Outside Dufferin Mall on Saturday, the colourful logo of low-wage retailer Toys “R” Us in the background, Estina Sebastien gets emotional when she talks about struggling to make ends meet on $10.25 an hour. She put herself through a year of schooling to earn her certification as a personal support worker, but she has only been able to find part-time work and now splits her time between two temp agencies.

“I’m almost in tears now because it’s depressing. Living like this, people will tell you that they can suffer from mental health issues,” says Sebastien, who immigrated to Canada six years ago and has two children aged 16 and 20. “My choice is to deny myself everything. I make do with the basic bare things in order to give my children.”

Sebastien’s friend Julia McDonald is in a similarly tough place.
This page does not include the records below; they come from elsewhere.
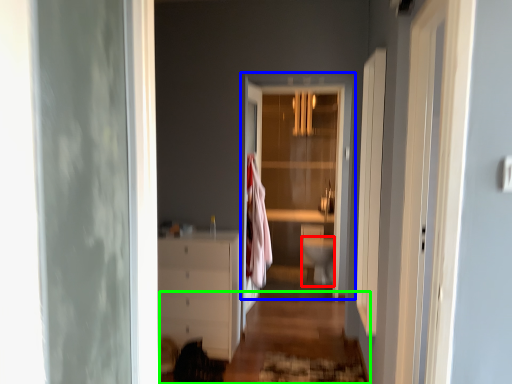
Question: Which object is the farthest from toilet bowl (highlighted by a red box)? Choose among these: door (highlighted by a blue box) or path (highlighted by a green box).

Choices:
 (A) door
 (B) path

Answer: (A)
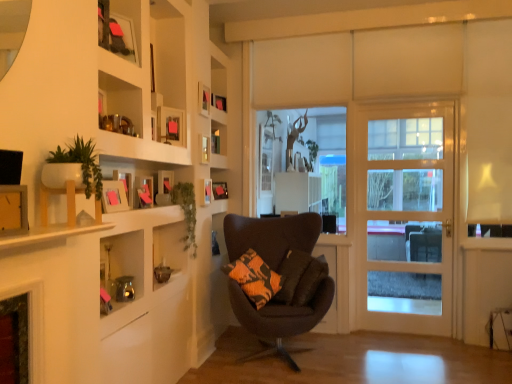
You are a GUI agent. You are given a task and a screenshot of the screen. Output one action in this format:
    pyautogui.click(x=<x>, y=<y>)
    Task: Click on the dark brown leather swivel chair at center
    
    Given the screenshot: What is the action you would take?
    pyautogui.click(x=423, y=242)

What do you see at coordinates (13, 210) in the screenshot? Image resolution: width=512 pixels, height=384 pixels. I see `matte gold picture frame at left, marked as the eighth picture frame in a back-to-front arrangement` at bounding box center [13, 210].

Measure the distance between matte wooden picture frame at upper center, which appears as the 4th picture frame when viewed from the back, and camera.

matte wooden picture frame at upper center, which appears as the 4th picture frame when viewed from the back, and camera are 3.25 meters apart.

What do you see at coordinates (204, 99) in the screenshot?
I see `matte wooden picture frame at upper center, which appears as the 4th picture frame when viewed from the back` at bounding box center [204, 99].

Measure the distance between matte wooden picture frame at upper center, acting as the 3th picture frame starting from the front, and camera.

2.88 meters.

What is the approximate height of matte black picture frame at upper center, placed as the 7th picture frame when sorted from front to back?

It is 5.47 inches.

What do you see at coordinates (114, 196) in the screenshot? The width and height of the screenshot is (512, 384). I see `matte pink picture frame at upper left, which is the seventh picture frame in back-to-front order` at bounding box center [114, 196].

The width and height of the screenshot is (512, 384). What do you see at coordinates (281, 319) in the screenshot?
I see `dark brown fabric chair at center` at bounding box center [281, 319].

I want to click on dark brown leather swivel chair at center, so click(x=423, y=242).

Is matte gold picture frame at left, which is the first picture frame from front to back, placed right next to dark brown leather swivel chair at center?

No, matte gold picture frame at left, which is the first picture frame from front to back, is not touching dark brown leather swivel chair at center.

Considering the sizes of objects matte gold picture frame at left, marked as the eighth picture frame in a back-to-front arrangement, and dark brown leather swivel chair at center in the image provided, who is thinner, matte gold picture frame at left, marked as the eighth picture frame in a back-to-front arrangement, or dark brown leather swivel chair at center?

With smaller width is matte gold picture frame at left, marked as the eighth picture frame in a back-to-front arrangement.

In terms of size, does matte gold picture frame at left, marked as the eighth picture frame in a back-to-front arrangement, appear bigger or smaller than dark brown leather swivel chair at center?

Clearly, matte gold picture frame at left, marked as the eighth picture frame in a back-to-front arrangement, is smaller in size than dark brown leather swivel chair at center.

Is matte gold picture frame at left, which is the first picture frame from front to back, behind dark brown leather swivel chair at center?

No.

How distant is matte black picture frame at upper center, marked as the 1th picture frame in a back-to-front arrangement, from orange-patterned fabric pillow at center?

matte black picture frame at upper center, marked as the 1th picture frame in a back-to-front arrangement, and orange-patterned fabric pillow at center are 1.08 meters apart.

Is matte black picture frame at upper center, marked as the 1th picture frame in a back-to-front arrangement, oriented towards orange-patterned fabric pillow at center?

No, matte black picture frame at upper center, marked as the 1th picture frame in a back-to-front arrangement, is not facing towards orange-patterned fabric pillow at center.

Is matte black picture frame at upper center, the 8th picture frame in the front-to-back sequence, next to orange-patterned fabric pillow at center?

She does factory work, and she says it’s a strain even for a single person like her to survive on a stagnant minimum wage when the price of daily necessities continues to rise.

“It’s ridiculous, because every year the landlord increases the rent, TTC increases its fare,” she says. “You can’t even afford to buy groceries.”


TOP FIVE REASONS FOR A MINIMUM WAGE BOOST

1. Minimum wages have been frozen for three years at $10.25 per hour while consumer prices have increased by over 7 per cent.

2. Relative to average wages and average hourly productivity, minimum wages are significantly lower today than they were in the 70s.

3. Almost half of all employees in the GTA work at precarious jobs with irregular and inadequate hours.

4. The living wage benchmark for a family of four in Ontario is two full-time breadwinners earning $18 an hour.

5. An increase will generate more spending power and economic growth.